Job item: Continue the commentary on U.S. consumer financial oversight from where it stops, before turning to the data that follow.

Is the U.S. consumer financial services oversight system as flawed as Michael Barr, the Treasury's assistant secretary for financial institutions, told legislators?

Is the U.S. consumer financial services oversight system as flawed as Michael Barr, the Treasury's assistant secretary for financial institutions, told legislators?Perhaps it is. But I still wonder why creating yet another layer of bureaucracy is supposedly better than having an existing agency (like the FTC) take on a stronger role in safeguarding consumers in the financial services world. Wasn't having a "patchwork" regulatory system with many agencies one of the main gripes of lawmakers? How is adding yet another "patch" (the consumer watchdog agency) going to alleviate the problem? Congress claims this group will be dedicated to only overseeing consumer issues in this one particular industry. But where is the expertise going to come from?

As Todd Zywicki, a law professor at George Mason University told me in an interview, this is something the FTC can do in its sleep. "Entities like the FTC have long-standing expertise and the institutional apparatus to think about how consumers use information and shop for products," he says.

Supplied material:

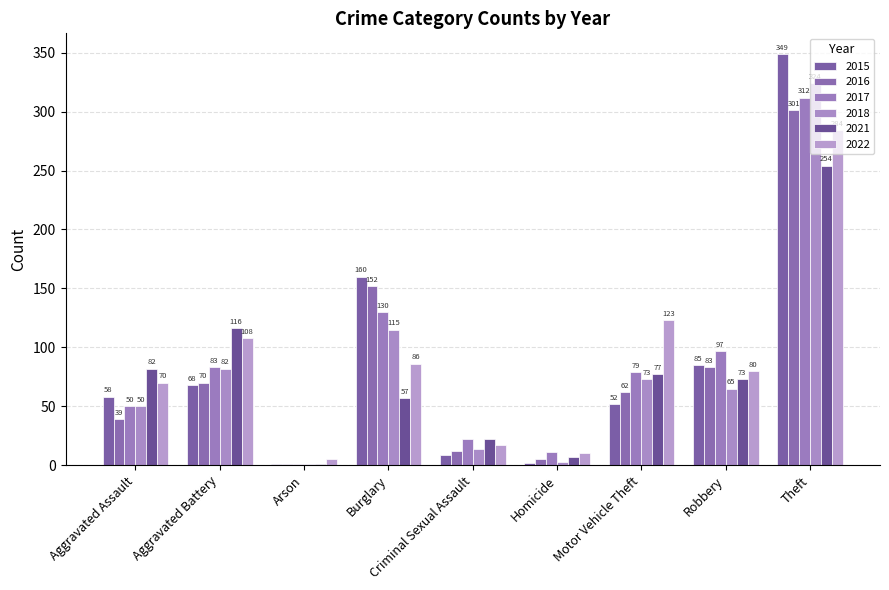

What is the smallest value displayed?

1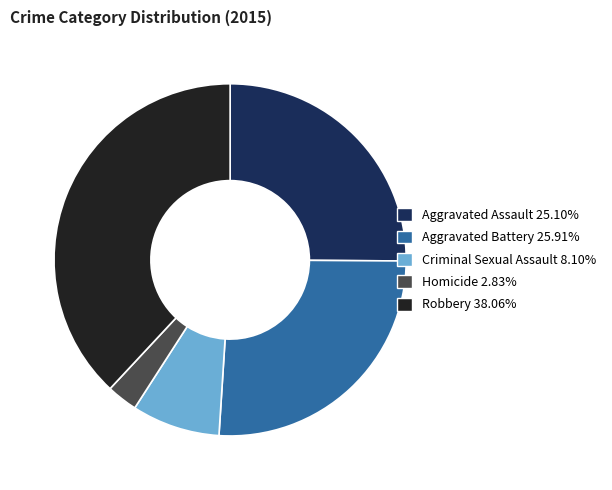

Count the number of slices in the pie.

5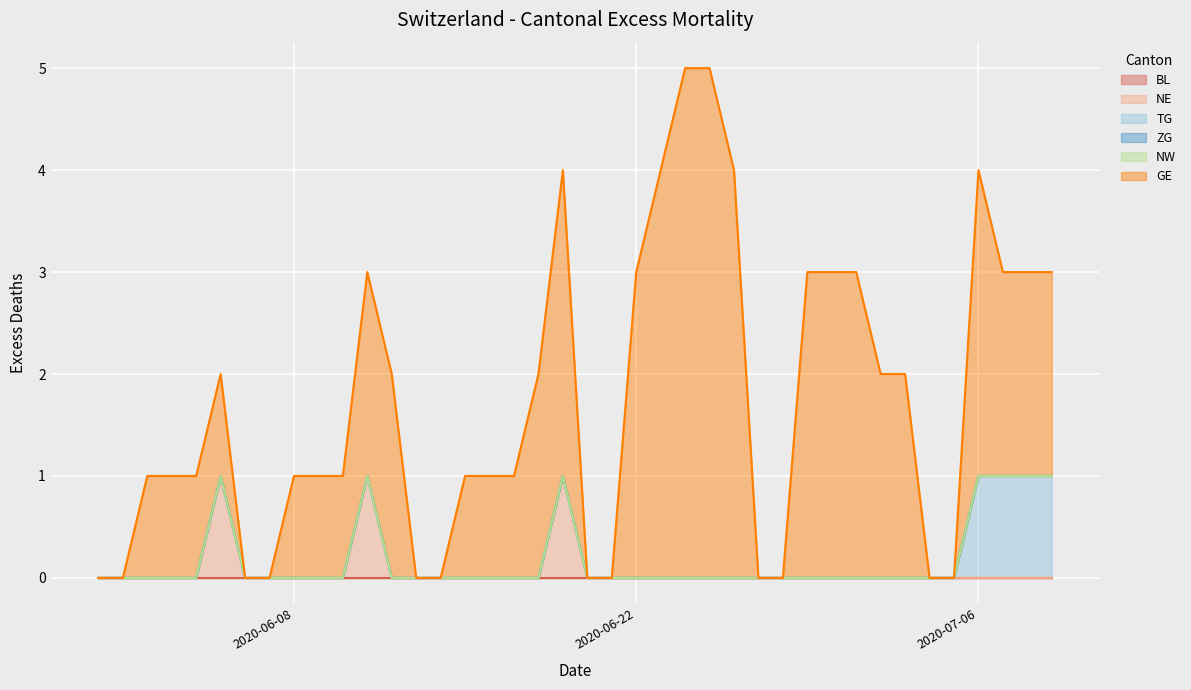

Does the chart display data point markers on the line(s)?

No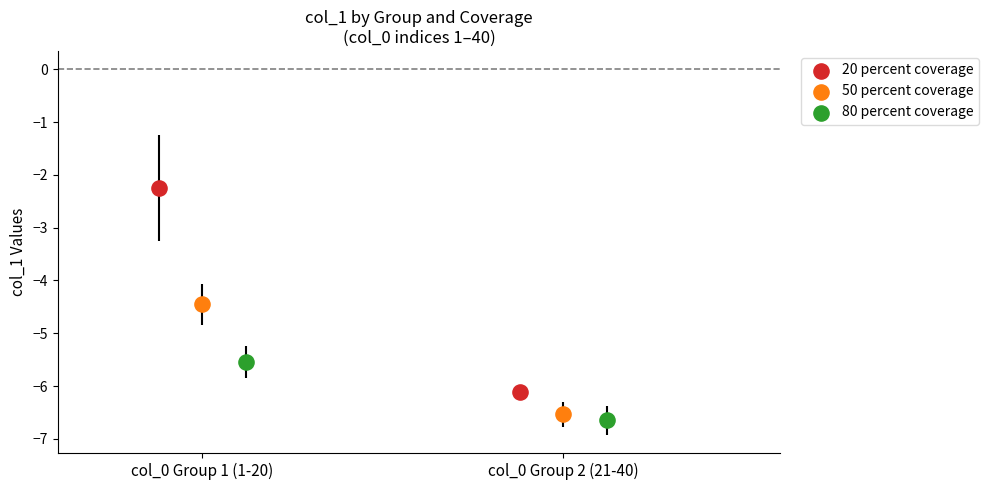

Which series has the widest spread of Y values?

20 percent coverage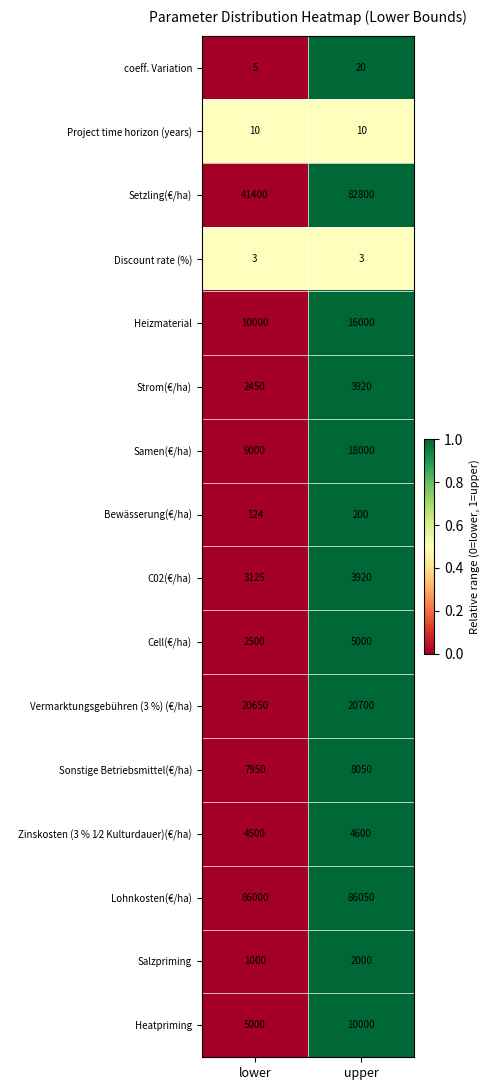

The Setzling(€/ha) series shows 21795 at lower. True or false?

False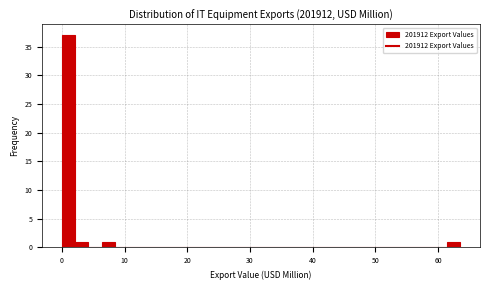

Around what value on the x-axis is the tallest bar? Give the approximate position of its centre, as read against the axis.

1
* * *
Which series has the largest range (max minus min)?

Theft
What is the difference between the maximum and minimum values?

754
---
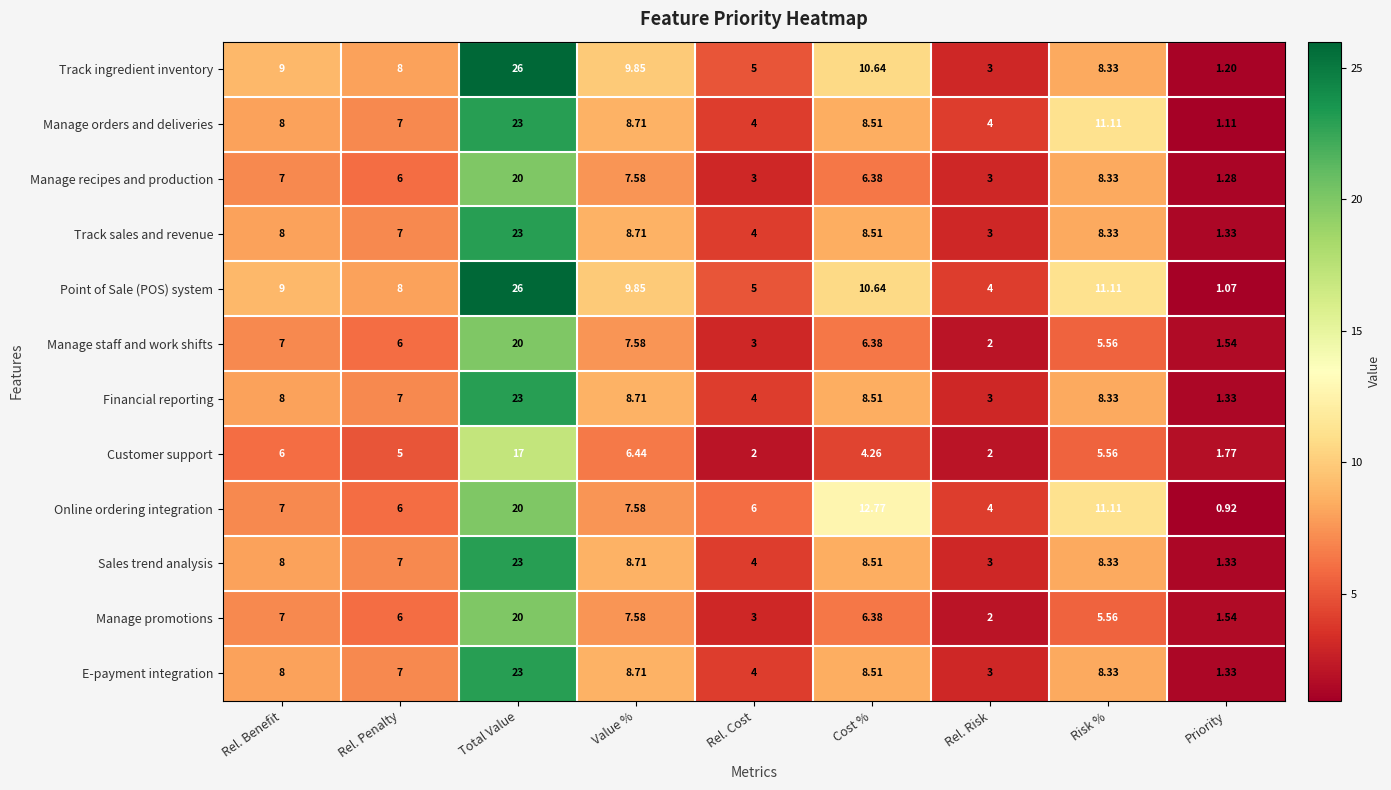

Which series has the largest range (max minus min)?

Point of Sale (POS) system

Expected output:
And just how will offering "plain vanilla" products help consumers? I agree that the verbiage in mortgage documents and credit card agreements should move away from legalese. How about mandating that they be written in "plain English?" That probably would alleviate some of the problems that led to the credit crisis where some consumers truly might not have understood what they were getting into. At the same time, will consumers really benefit if all banks offer pretty much the same products? One could argue that there is a degree of commoditization in financial services, more so in some product areas than others. However, if what's being proposed in Washington fails to take into account the importance of competition-not only to the banks, but to the consumers-where is the benefit? People like to shop around for the best deal, whether it's for a car, a TV or a mortgage. Just how "plain vanilla" will these products become?

The fight between Congress/consumer groups and the financial services industry continues to rage in Washington over the final version of the proposal for the agency. However, with the FS industry suffering from a severe PR problem, I wonder just how much clout it will be able to exert in shaping the legislation.